Tarta de Calabaza con Mascarpone y Jengibre
Una tarta salada de calabaza de las que se hacen a ojo en casa, con dos decisiones que la separan de la de siempre. La primera: lleva dos zapallos en partes iguales, anco y cabutia. El anco es dulce y húmedo; la cabutia, seca y harinosa, y juntos dan un relleno con cuerpo que no se vuelve aguachento (en zapallo y calabaza está la diferencia entre variedades). La segunda: los zapallos se hornean en vez de hervirse, así pierden agua y concentran el sabor. El relleno se completa con mascarpone, que le da una cremosidad más fina que la ricota, reggianito, trozos de queso cremoso que se derriten en bolsillos y jengibre fresco rallado, que corta la untuosidad de los quesos. Va entre dos tapas de pascualina hojaldradas, con una costra de reggianito gratinado arriba.

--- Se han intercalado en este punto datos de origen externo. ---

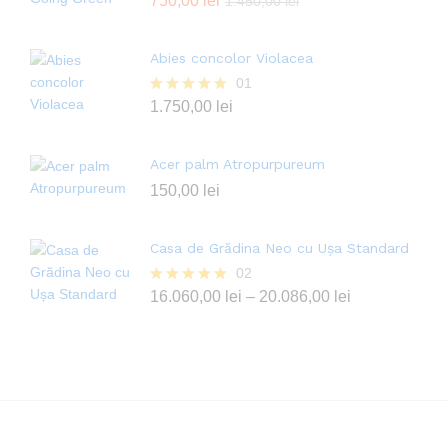
Evaluat la
750,00
lei
1.450,00
lei
4.00
din 5
Abies concolor Violacea
01
Evaluat la
1.750,00
lei
5.00
din 5
Acer palm Atropurpureum
150,00
lei
Casa de Grădina Neo cu Ușa Standard
02
Evaluat la
16.060,00
lei
–
20.086,00
lei
5.00
din 5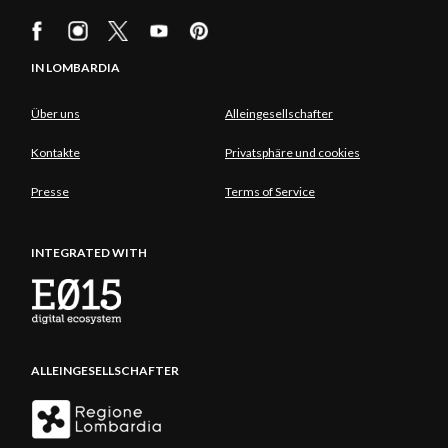
IN LOMBARDIA
Über uns
Alleingesellschafter
Kontakte
Privatsphäre und cookies
Presse
Terms of Service
INTEGRATED WITH
ALLEINGESELLSCHAFTER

🔎 ¿Qué es el zapallo? — de dónde viene, qué lleva y en qué se diferencia.
Ingredientes
- 1 zapallo anco mediano (alrededor de 1,2 kg)
- 1/2 zapallo cabutia (alrededor de 1 kg)

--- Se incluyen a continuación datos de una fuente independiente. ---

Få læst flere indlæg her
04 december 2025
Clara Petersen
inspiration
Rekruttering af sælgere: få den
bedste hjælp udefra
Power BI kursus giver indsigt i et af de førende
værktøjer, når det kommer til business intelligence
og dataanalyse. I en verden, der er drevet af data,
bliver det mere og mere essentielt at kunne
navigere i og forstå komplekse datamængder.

- 1 cucharada de aceite de oliva
- 250 g de queso mascarpone
- 110 g de queso reggianito rallado (80 g para el relleno y 30 g para la costra)
- 150 g de queso cremoso (o mozzarella), en cubos de 2 cm
- 1 cucharada de jengibre fresco rallado
- 4 huevos (3 para el relleno y 1 para pintar)
- 2 tapas de pascualina hojaldradas
- Sal y pimienta a gusto
Preparación
- 1
Precalentá el horno a 200 °C. Cortá los dos zapallos por la mitad a lo largo y sacales las semillas con una cuchara. Si la cabutia está demasiado dura para cortarla cruda, 3 o 4 minutos de microondas entera le ablandan la cáscara y el cuchillo entra sin pelear. No tires las semillas: lavadas y al horno son las semillas de calabaza tostadas.
- 2
Acomodá las mitades en una placa con la cara cortada hacia arriba, pintalas con el aceite y horneá 40 a 45 minutos, hasta que un cuchillo entre sin resistencia. Con la cara hacia arriba el agua se evapora por la superficie abierta: el puré sale más seco y el relleno no se humedece.
- 3
Si preferís no cortarlos crudos, se pueden hornear enteros, dándolos vuelta a mitad de cocción y cubiertos con papel de aluminio para que la cáscara no se queme. Tardan entre 40 y 60 minutos según el tamaño, y como el vapor queda adentro, el puré sale más húmedo: escurrilo unos minutos en un colador antes de usarlo.
- 4
Retirá la pulpa con una cuchara y pisala con un pisapapas o un tenedor. Tienen que quedar unos 800 g de puré, mitad de cada zapallo. Dejalo entibiar.
- 5
Mezclá el puré con el mascarpone, 80 g del reggianito, el jengibre y 3 huevos, y salpimentá. Tiene que quedar un puré espeso que se sostiene en la cuchara. Con los huevos no te pases: uno de más lo vuelve líquido, y un relleno líquido se infla en el horno y se agrieta al enfriarse. El jengibre tiene que ser fresco y rallado fino; el de polvo tiene otro gusto y no corta la untuosidad de los quesos de la misma manera.
- 6
Forrá un molde de 28 cm con una de las tapas, dejando que sobresalga del borde. Volcá el relleno y alisalo.
- 7
Repartí los cubos de queso cremoso sobre el relleno, hundiéndolos apenas. Al hornearse se derriten y quedan como bolsillos de queso dentro de la tarta.
- 8
Cubrí con la segunda tapa, uní los bordes de las dos y hacé un repulgue (o apretalos con un tenedor). Pintá la superficie con el huevo restante batido, espolvoreá los 30 g de reggianito que quedan y hacé 2 o 3 cortes chicos en el centro para que salga el vapor.
- 9
Horneá a 200 °C entre 35 y 45 minutos, hasta que la tapa esté bien dorada y la costra de queso, crocante. Si el molde es de fondo fino, ponelo en la parte baja del horno para que la tapa de abajo se cocine bien.
- 10
Dejala reposar 15 minutos antes de cortarla: el relleno termina de asentarse y las porciones salen limpias. Se come tibia o a temperatura ambiente, y al día siguiente, fría, sigue igual de buena.